= Problem description =
Of all the lines in the material, count those containing the string "tipki" and write only the resulting number.

Stored data: Begin

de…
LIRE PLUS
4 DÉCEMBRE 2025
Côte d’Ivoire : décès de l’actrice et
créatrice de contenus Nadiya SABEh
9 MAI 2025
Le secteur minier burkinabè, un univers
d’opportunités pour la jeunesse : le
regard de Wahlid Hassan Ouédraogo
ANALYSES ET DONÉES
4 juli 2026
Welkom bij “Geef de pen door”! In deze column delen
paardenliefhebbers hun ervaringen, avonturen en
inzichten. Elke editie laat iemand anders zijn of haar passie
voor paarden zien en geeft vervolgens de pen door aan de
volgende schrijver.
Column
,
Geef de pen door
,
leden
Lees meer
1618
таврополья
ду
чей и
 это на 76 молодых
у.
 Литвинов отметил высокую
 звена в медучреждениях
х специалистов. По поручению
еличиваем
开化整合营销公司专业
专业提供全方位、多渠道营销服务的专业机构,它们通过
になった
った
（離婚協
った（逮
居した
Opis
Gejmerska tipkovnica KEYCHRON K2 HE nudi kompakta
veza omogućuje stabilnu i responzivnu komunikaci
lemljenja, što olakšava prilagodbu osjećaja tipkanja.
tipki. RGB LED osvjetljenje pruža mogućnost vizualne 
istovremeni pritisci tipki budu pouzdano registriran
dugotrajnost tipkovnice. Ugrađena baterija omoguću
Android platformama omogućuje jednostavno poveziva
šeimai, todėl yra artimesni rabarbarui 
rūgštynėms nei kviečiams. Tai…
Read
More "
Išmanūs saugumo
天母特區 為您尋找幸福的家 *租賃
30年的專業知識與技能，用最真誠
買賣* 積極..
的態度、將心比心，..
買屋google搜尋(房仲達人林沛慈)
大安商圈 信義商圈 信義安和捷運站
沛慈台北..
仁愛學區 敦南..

Stored data: End

= Output of the exercise =
2